Most of the survey’s respondents – 88 per cent – said they think global warming constitutes a ‘crisis’, and nearly as many said they expect to see catastrophic impacts of climate change in their lifetimes. Just under half said that global warming has caused them to reconsider major life decisions, such as where to live and whether to have children.

More than 60 per cent said that they experience anxiety, grief or other distress because of concerns over climate change.

For Arias, who frequently sees the impacts of political instability out of her office window as immigrants from strife-torn Venezuela wander the streets seeking food and shelter, the choice about children came naturally. She says many friends and colleagues have arrived at the same conclusion.

“I’m not saying that that is a decision that everyone should make,” she says, “but it’s not something I am struggling with much anymore.”

The pessimism expressed by some IPCC panellists underscored the vast gulf between hopes and expectations for the climate summit in Glasgow. In advance of the meeting, the United States, the European Union, China and others had announced new plans to curb greenhouse-gas emissions, although scientific analyses suggest those plans still fall well short of the Paris goals.

Over the next two weeks, countries will formalise – and perhaps even strengthen – those commitments. But making them a reality will require as-yet-unprecedented political mobilization at the national level once leaders return home.

“Right now, governments are just at the stage of providing green promises, but so far we have not seen any actions to curb greenhouse-gas emissions,” says Mouhamadou Bamba Sylla, an IPCC author and climate modeller at the African Institute for Mathematical Sciences in Kigali, Rwanda.

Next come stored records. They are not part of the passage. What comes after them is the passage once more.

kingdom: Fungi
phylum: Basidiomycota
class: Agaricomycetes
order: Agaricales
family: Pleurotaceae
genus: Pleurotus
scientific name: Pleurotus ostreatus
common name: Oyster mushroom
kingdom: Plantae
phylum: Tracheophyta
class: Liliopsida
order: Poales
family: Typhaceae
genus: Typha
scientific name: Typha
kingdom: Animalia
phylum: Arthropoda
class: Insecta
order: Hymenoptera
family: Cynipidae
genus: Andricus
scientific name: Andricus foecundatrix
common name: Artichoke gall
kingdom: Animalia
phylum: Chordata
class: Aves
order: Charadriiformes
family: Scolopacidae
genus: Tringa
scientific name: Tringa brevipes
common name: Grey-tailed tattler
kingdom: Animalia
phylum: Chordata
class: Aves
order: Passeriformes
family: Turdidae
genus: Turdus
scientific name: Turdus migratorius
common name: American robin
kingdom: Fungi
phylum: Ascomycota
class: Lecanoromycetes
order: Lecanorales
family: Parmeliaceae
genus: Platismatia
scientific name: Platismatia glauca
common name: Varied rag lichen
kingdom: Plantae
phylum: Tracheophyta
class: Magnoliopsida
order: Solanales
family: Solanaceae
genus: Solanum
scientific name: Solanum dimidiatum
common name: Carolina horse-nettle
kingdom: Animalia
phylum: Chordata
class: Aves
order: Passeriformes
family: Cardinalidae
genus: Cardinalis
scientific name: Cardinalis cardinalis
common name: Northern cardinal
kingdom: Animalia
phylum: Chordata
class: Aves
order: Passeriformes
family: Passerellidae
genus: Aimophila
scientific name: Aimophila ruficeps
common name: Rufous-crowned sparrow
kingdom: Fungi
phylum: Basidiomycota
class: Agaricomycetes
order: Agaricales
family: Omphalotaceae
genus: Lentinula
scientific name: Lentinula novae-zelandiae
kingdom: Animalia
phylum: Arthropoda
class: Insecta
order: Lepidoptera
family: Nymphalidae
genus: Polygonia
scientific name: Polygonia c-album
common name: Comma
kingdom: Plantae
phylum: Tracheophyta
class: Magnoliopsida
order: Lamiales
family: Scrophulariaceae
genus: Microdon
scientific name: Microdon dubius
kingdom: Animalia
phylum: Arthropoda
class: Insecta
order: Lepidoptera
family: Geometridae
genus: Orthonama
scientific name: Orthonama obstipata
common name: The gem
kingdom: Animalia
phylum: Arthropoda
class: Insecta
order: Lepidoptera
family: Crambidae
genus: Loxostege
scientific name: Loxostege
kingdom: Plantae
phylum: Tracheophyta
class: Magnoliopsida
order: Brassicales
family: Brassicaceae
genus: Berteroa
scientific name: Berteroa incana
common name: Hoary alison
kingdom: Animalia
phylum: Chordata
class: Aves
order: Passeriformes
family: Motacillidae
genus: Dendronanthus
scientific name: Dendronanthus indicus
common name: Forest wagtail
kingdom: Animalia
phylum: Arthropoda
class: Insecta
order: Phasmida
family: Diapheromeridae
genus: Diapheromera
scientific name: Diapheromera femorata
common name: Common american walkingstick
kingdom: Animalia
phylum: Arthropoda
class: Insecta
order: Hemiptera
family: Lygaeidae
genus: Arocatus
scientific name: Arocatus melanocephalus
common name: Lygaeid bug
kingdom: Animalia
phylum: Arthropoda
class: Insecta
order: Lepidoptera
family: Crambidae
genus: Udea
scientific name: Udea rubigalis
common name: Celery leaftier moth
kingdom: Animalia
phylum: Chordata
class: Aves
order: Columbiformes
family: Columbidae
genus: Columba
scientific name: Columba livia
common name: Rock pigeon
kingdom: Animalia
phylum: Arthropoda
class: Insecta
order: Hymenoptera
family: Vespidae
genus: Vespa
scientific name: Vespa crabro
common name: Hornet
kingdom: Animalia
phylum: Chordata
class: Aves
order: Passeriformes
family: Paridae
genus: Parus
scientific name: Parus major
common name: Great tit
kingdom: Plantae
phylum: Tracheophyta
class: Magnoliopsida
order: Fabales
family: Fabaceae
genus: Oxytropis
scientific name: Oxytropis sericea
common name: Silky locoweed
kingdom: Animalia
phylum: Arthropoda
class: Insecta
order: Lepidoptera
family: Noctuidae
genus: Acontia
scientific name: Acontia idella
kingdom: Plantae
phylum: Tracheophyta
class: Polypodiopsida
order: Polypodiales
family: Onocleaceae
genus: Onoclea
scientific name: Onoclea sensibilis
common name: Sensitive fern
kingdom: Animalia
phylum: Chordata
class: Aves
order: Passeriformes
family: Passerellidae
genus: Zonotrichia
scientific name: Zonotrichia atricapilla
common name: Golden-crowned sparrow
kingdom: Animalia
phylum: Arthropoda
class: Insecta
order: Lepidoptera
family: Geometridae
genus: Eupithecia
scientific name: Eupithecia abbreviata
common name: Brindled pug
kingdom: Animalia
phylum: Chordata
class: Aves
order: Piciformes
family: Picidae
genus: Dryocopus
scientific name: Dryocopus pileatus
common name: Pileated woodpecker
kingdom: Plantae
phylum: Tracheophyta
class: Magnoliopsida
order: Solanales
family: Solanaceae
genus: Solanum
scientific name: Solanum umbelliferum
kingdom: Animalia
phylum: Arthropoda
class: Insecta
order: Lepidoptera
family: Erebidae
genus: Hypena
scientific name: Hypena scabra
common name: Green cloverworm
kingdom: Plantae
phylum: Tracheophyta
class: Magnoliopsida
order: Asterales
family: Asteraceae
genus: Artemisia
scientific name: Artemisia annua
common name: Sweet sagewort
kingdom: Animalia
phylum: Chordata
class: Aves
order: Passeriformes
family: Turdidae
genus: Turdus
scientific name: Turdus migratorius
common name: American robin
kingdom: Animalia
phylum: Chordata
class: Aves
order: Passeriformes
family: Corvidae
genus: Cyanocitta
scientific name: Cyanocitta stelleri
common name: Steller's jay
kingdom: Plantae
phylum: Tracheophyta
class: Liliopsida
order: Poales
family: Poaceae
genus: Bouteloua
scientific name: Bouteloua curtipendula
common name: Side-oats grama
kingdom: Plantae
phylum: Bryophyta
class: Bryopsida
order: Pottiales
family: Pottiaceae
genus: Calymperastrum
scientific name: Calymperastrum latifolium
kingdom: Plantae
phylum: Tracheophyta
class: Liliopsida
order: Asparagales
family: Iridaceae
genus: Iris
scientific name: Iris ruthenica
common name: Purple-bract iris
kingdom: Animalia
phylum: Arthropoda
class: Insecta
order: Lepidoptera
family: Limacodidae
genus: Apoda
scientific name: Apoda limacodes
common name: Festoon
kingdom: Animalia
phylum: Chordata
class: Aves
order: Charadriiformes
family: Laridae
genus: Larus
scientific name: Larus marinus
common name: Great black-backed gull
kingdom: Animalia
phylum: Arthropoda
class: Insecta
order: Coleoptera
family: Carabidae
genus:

Sylla says his home country of Senegal has gone through all the motions and developed adaptation plans for a warming climate, but is anything changing on the ground? “I don’t think so,” he says.

The scientists surveyed by Nature are part of the IPCC working group charged with assessing the causes and extent of climate change. Their latest report, approved by 195 governments in August, concluded that fossil-fuel emissions are driving unprecedented planetary changes, threatening both people and the ecosystems that humans rely on for food and other resources.

“Unless there are immediate, rapid and large-scale reductions in greenhouse gas emissions, limiting warming to close to 1.5 °C or even 2°C will be beyond reach,” the IPCC said. But in announcing the report, IPCC scientists stressed that these goals could still be achieved.

A separate report from the United Nations Environment Programme last week projected that the climate commitments already announced by nations would put the world on a path towards 2.7 °C of warming by the end of the century.